Return the lines below that carry the word "cookies".
════
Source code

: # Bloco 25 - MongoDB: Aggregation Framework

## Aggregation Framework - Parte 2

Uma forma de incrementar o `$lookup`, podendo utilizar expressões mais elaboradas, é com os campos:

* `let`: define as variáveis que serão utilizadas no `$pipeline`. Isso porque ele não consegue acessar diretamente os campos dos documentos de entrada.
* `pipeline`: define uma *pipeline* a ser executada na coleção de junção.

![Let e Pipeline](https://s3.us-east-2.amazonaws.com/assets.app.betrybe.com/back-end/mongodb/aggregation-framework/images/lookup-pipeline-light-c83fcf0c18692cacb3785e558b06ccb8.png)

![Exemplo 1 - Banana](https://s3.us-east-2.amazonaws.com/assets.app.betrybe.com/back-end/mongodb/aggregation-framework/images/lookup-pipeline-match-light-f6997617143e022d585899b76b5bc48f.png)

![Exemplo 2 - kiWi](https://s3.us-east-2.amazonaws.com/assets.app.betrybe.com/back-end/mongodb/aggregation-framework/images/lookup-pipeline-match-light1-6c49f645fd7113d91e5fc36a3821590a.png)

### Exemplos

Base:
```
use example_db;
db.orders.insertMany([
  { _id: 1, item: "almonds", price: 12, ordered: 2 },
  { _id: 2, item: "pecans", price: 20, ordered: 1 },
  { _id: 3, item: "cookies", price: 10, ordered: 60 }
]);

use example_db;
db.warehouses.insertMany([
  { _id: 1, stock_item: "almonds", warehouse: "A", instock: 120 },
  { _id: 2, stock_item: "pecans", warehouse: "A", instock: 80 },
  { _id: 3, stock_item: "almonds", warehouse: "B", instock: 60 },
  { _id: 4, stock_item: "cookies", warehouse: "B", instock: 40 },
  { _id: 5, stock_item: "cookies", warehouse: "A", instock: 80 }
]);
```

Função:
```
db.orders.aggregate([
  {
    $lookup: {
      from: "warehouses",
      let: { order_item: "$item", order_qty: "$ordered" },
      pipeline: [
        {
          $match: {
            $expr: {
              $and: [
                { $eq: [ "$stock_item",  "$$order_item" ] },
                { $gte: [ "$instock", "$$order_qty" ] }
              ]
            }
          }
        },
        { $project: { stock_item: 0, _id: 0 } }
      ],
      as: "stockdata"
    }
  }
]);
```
════
Completed task |
  { _id: 3, item: "cookies", price: 10, ordered: 60 }
  { _id: 4, stock_item: "cookies", warehouse: "B", instock: 40 },
  { _id: 5, stock_item: "cookies", warehouse: "A", instock: 80 }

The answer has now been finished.